She smells like mac and cheese, right after you add the cheese. It's strangely erotic.
Eliza got arrested. What's the protocol on eating an arrested person's sandwich?
Well this lady at the bar told me I was a natural on the tambourine and that it was my God given talent. and then she gave me a tambourine.
You were in your third change of clothes, and I found you in my driveway passed out with my dog's food bowl. You win.
I just told him he had gained a new brother. He immediately knew I meant the eskimo kind.
Did I really make him pull over to give the homeless guy my bra?
YES please come visit. Lets go get belligerent. I won't even pepperspray you
His dick was so bent it was like fucking captain hook's hand for 2 hours
it's the amount of time you spend on preventing me from puking that really cements this friendship
I feel like I'm in a development meeting for a Lifetime original movie.

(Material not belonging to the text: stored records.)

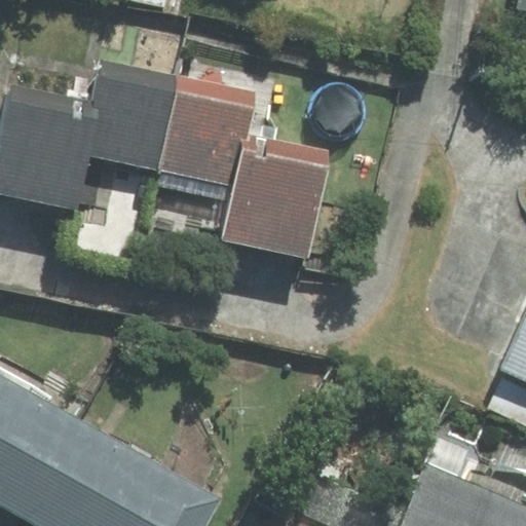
[(525,0),(518,0),(517,8),(525,10),(525,0)]
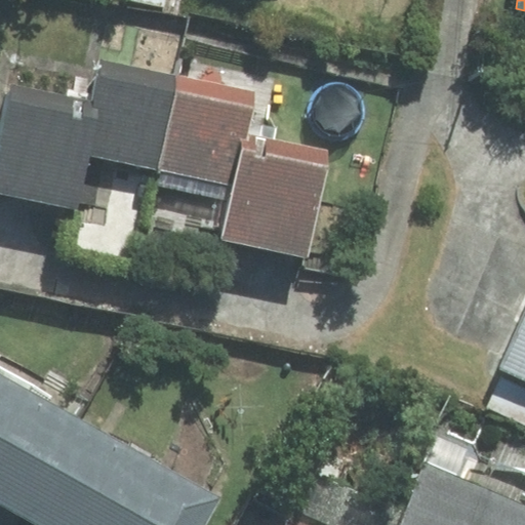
[(93,104),(11,86),(0,137),(0,194),(79,211),(90,156),(157,169),(177,77),(103,62),(93,104)]
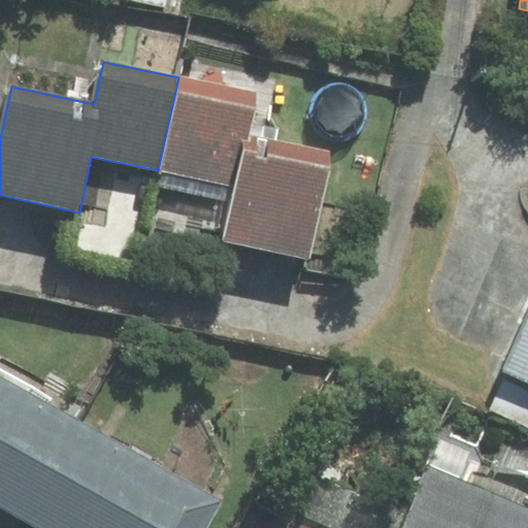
[(178,77),(158,170),(236,188),(226,239),(307,257),(329,151),(248,134),(256,93),(178,77)]
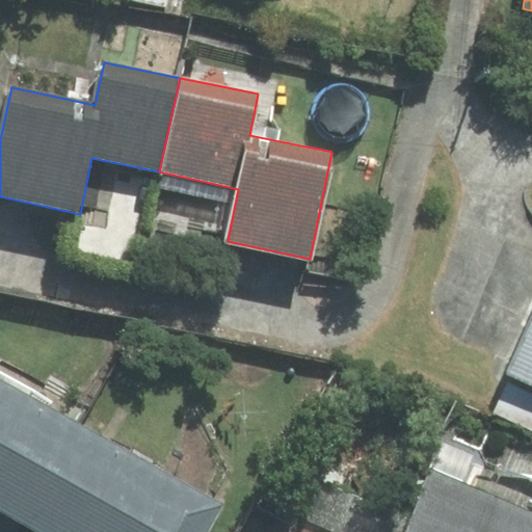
[(531,315),(505,374),(531,386),(531,315)]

Hey by the way did you notice my third nipple in my snapchat
I woke up with your vibrator in my face
I mean I'd assume the strange looks are on account of the fact that I'd imagine people normally don't stink of booze on an 8:14am flight.
All I recall is being at the strip club doing dark rum shots and then puking a question mark on the wall above the garbage can in the men's room and having diarrhea in the sink. 6th drunkest I've ever been without blacking out.
and then she asked if she could shave my junk
and howd that go?
can you pick me up from the hospital?